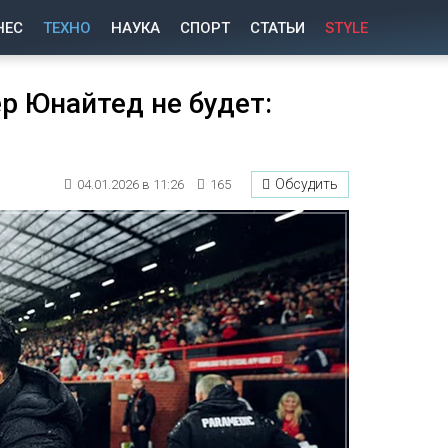
НЕС
ТЕХНО
НАУКА
СПОРТ
СТАТЬИ
STYLE
р Юнайтед не будет:
Обсудить
04.01.2026 в 11:26
165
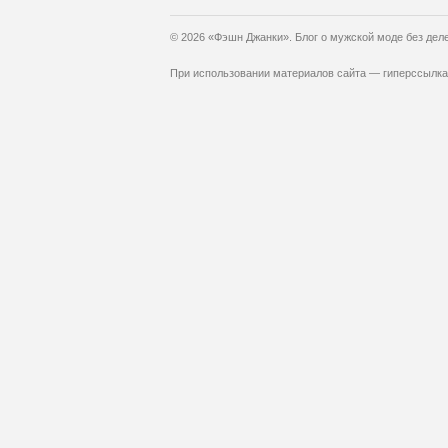
© 2026 «Фэшн Джанки». Блог о мужской моде без дел
При использовании материалов сайта — гиперссылка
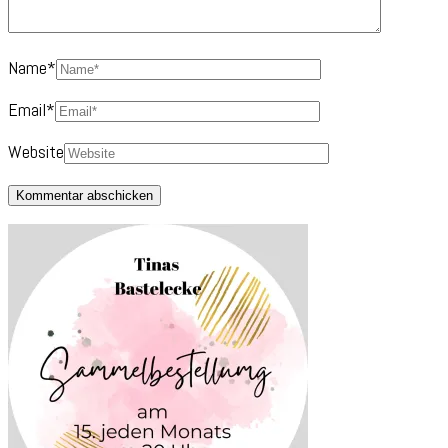
Name
*
Email
*
Website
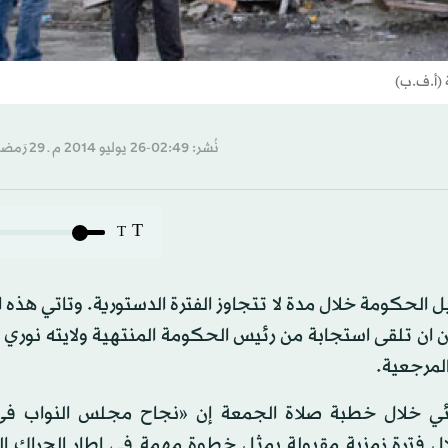
ة (أ.ف.ب)
نُشر: 02:49-26 يوليو 2014 م ـ 29 رَمضان 1435 هـ
T
T
ل الحكومة خلال مدة لا تتجاوز الفترة الدستورية. وتاتي هذه 
ن ان تلقى استجابة من رئيس الحكومة المنتهية ولايته نوري 
لمرجعية.
ائي خلال خطبة صلاة الجمعة إن «نجاح مجلس النواب في
ال فترة زمنية مقبولة يمثل خطوة مهمة في إطار الحراك ا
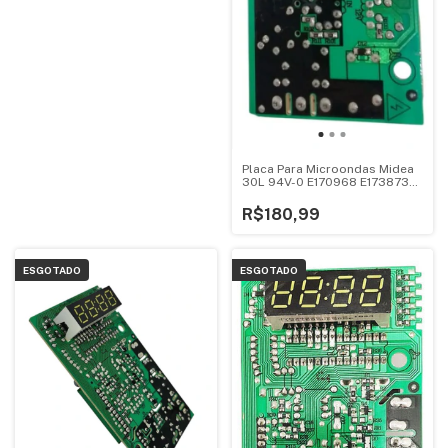
Placa Para Microondas Midea
30L 94V-0 E170968 E173873
Mtas41
R$180,99
ESGOTADO
ESGOTADO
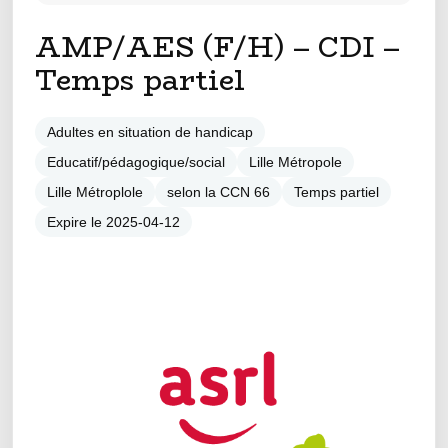
AMP/AES (F/H) – CDI –
Temps partiel
Adultes en situation de handicap
Educatif/pédagogique/social
Lille Métropole
Lille Métroplole
selon la CCN 66
Temps partiel
Expire le 2025-04-12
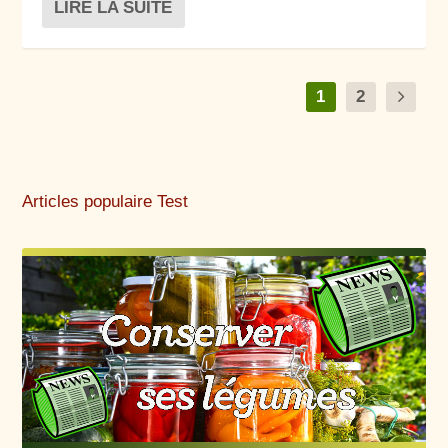
LIRE LA SUITE
1
2
Articles populaire Test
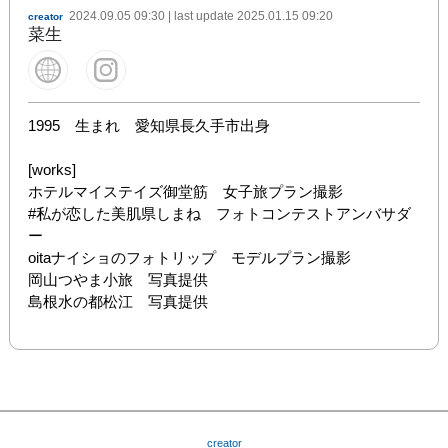
2024.09.05 09:30
| last update
2025.01.15 09:20
creator
菜生
1995　生まれ　愛知県長久手市出身

[works]

ホテルマイステイズ御堂筋　女子旅プラン撮影

#私が恋した美肌県しまね　フォトコンテストアンバサダ
ー

oitaナイショのフォトリップ　モデルプラン撮影

岡山つやま小旅　写真提供

島根水の都松江　写真提供
creator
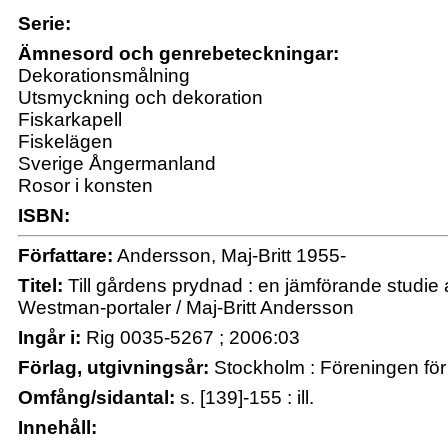
Serie:
Ämnesord och genrebeteckningar:
Dekorationsmålning
Utsmyckning och dekoration
Fiskarkapell
Fiskelägen
Sverige Ångermanland
Rosor i konsten
ISBN:
Författare:
Andersson, Maj-Britt 1955-
Titel:
Till gårdens prydnad : en jämförande studie
Westman-portaler / Maj-Britt Andersson
Ingår i:
Rig 0035-5267 ; 2006:03
Förlag, utgivningsår:
Stockholm : Föreningen för 
Omfång/sidantal:
s. [139]-155 : ill.
Innehåll:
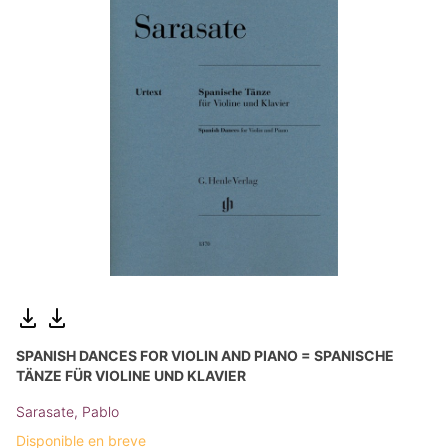
SPANISH DANCES FOR VIOLIN AND PIANO = SPANISCHE
TÄNZE FÜR VIOLINE UND KLAVIER
Sarasate, Pablo
Disponible en breve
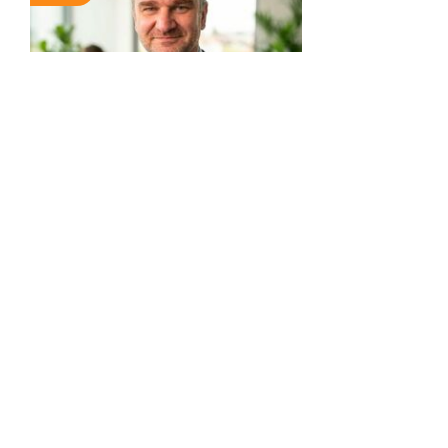
EXPERTE
Andreas Christ
Dipl.-Volkswirt, Wirtschaftsberater,
Versicherungsfachmann (BWV)
Als Diplom-Volkswirt bin ich seit
2006 Teil der A.S.I.
Wirtschaftsberatung AG und
begleite seitdem Human- und
Zahnmediziner sowie Ingenieure
auf ihrem beruflichen und
finanziellen Weg. ...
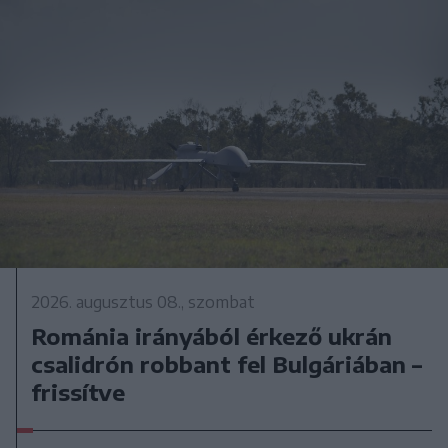
2026. augusztus 08., szombat
Románia irányából érkező ukrán
csalidrón robbant fel Bulgáriában –
frissítve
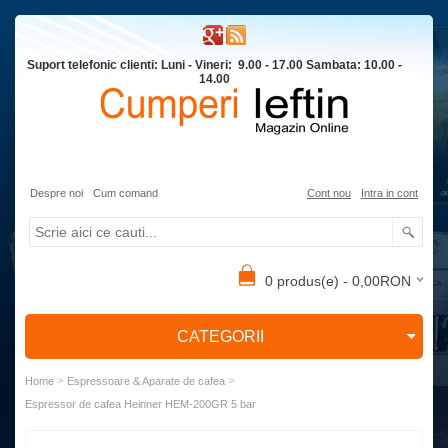
Suport telefonic clienti: Luni - Vineri: 9.00 - 17.00 Sambata: 10.00 -
14.00
Despre noi
Cum comand
Cont nou
Intra in cont
0 produs(e) - 0,00RON
CATEGORII
>
>
Home
Espressoare & Aparate de cafea
Espressor de cafea Heinner HEM-200GR 5 bar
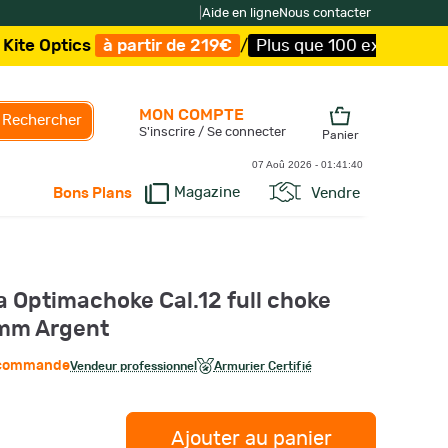
|
Aide en ligne
Nous contacter
s
à partir de 219€
/
Plus que 100 exemplaires !
/
Livrais
MON COMPTE
Rechercher
S'inscrire / Se connecter
Panier
07 Aoû 2026 -
01:41:41
Magazine
Vendre
Bons Plans
 Optimachoke Cal.12 full choke
0mm Argent
r commande
Vendeur professionnel
Armurier Certifié
Ajouter au panier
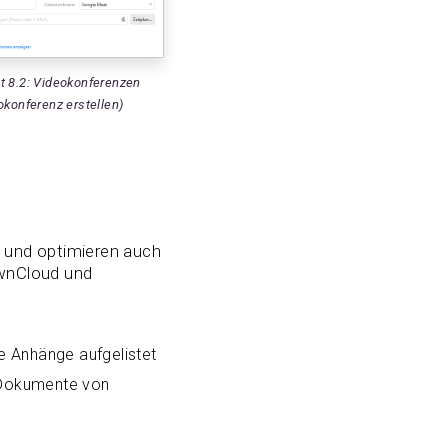
t 8.2: Videokonferenzen
okonferenz erstellen)
t und optimieren auch
OwnCloud und
e Anhänge aufgelistet
 Dokumente von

• • •

SCHRIFTELIJKE OPDRACHT: Geef alle rijen hierboven opnieuw weer, maar verwissel "Temps partiel" overal voor "Temps plein" en laat al het overige ongewijzigd. Neem de afbeeldingen niet op in het antwoord.

OPLOSSING OPDRACHT:
НЕС
ТЕХНО
НАУКА
СПОРТ
СТАТЬИ
STYLE
р Юнайтед не будет:
Обсудить
04.01.2026 в 11:26
165
© 2026 «Фэшн Джанки». Блог о мужской моде без дел
При использовании материалов сайта — гиперссылка
Name
*
Email
*
Website
ة (أ.ف.ب)
نُشر: 02:49-26 يوليو 2014 م ـ 29 رَمضان 1435 هـ
T
T
ل الحكومة خلال مدة لا تتجاوز الفترة الدستورية. وتاتي هذه 
ن ان تلقى استجابة من رئيس الحكومة المنتهية ولايته نوري 
لمرجعية.
ائي خلال خطبة صلاة الجمعة إن «نجاح مجلس النواب في
ال فترة زمنية مقبولة يمثل خطوة مهمة في إطار الحراك ا
Placa Para Microondas Midea
30L 94V-0 E170968 E173873
Mtas41
R$180,99
ESGOTADO
ESGOTADO
AMP/AES (F/H) – CDI –
Temps plein
Adultes en situation de handicap
Educatif/pédagogique/social
Lille Métropole
Lille Métroplole
selon la CCN 66
Temps plein
Expire le 2025-04-12
LIRE LA SUITE
1
2
Articles populaire Test
2024.09.05 09:30
| last update
2025.01.15 09:20
creator
菜生
1995　生まれ　愛知県長久手市出身

[works]

ホテルマイステイズ御堂筋　女子旅プラン撮影

#私が恋した美肌県しまね　フォトコンテストアンバサダ
ー

oitaナイショのフォトリップ　モデルプラン撮影

岡山つやま小旅　写真提供

島根水の都松江　写真提供
creator
Serie:
Ämnesord och genrebeteckningar:
Dekorationsmålning
Utsmyckning och dekoration
Fiskarkapell
Fiskelägen
Sverige Ångermanland
Rosor i konsten
ISBN:
Författare:
Andersson, Maj-Britt 1955-
Titel:
Till gårdens prydnad : en jämförande studie
Westman-portaler / Maj-Britt Andersson
Ingår i:
Rig 0035-5267 ; 2006:03
Förlag, utgivningsår:
Stockholm : Föreningen för 
Omfång/sidantal:
s. [139]-155 : ill.
Innehåll:
SPANISH DANCES FOR VIOLIN AND PIANO = SPANISCHE
TÄNZE FÜR VIOLINE UND KLAVIER
Sarasate, Pablo
Disponible en breve
EXPERTE
Andreas Christ
Dipl.-Volkswirt, Wirtschaftsberater,
Versicherungsfachmann (BWV)
Als Diplom-Volkswirt bin ich seit
2006 Teil der A.S.I.
Wirtschaftsberatung AG und
begleite seitdem Human- und
Zahnmediziner sowie Ingenieure
auf ihrem beruflichen und
finanziellen Weg. ...
2026. augusztus 08., szombat
Románia irányából érkező ukrán
csalidrón robbant fel Bulgáriában –
frissítve
Suport telefonic clienti: Luni - Vineri: 9.00 - 17.00 Sambata: 10.00 -
14.00
Despre noi
Cum comand
Cont nou
Intra in cont
0 produs(e) - 0,00RON
CATEGORII
>
>
Home
Espressoare & Aparate de cafea
Espressor de cafea Heinner HEM-200GR 5 bar
|
Aide en ligne
Nous contacter
s
à partir de 219€
/
Plus que 100 exemplaires !
/
Livrais
MON COMPTE
Rechercher
S'inscrire / Se connecter
Panier
07 Aoû 2026 -
01:41:41
Magazine
Vendre
Bons Plans
 Optimachoke Cal.12 full choke
0mm Argent
r commande
Vendeur professionnel
Armurier Certifié
Ajouter au panier
t 8.2: Videokonferenzen
okonferenz erstellen)
t und optimieren auch
OwnCloud und
e Anhänge aufgelistet
 Dokumente von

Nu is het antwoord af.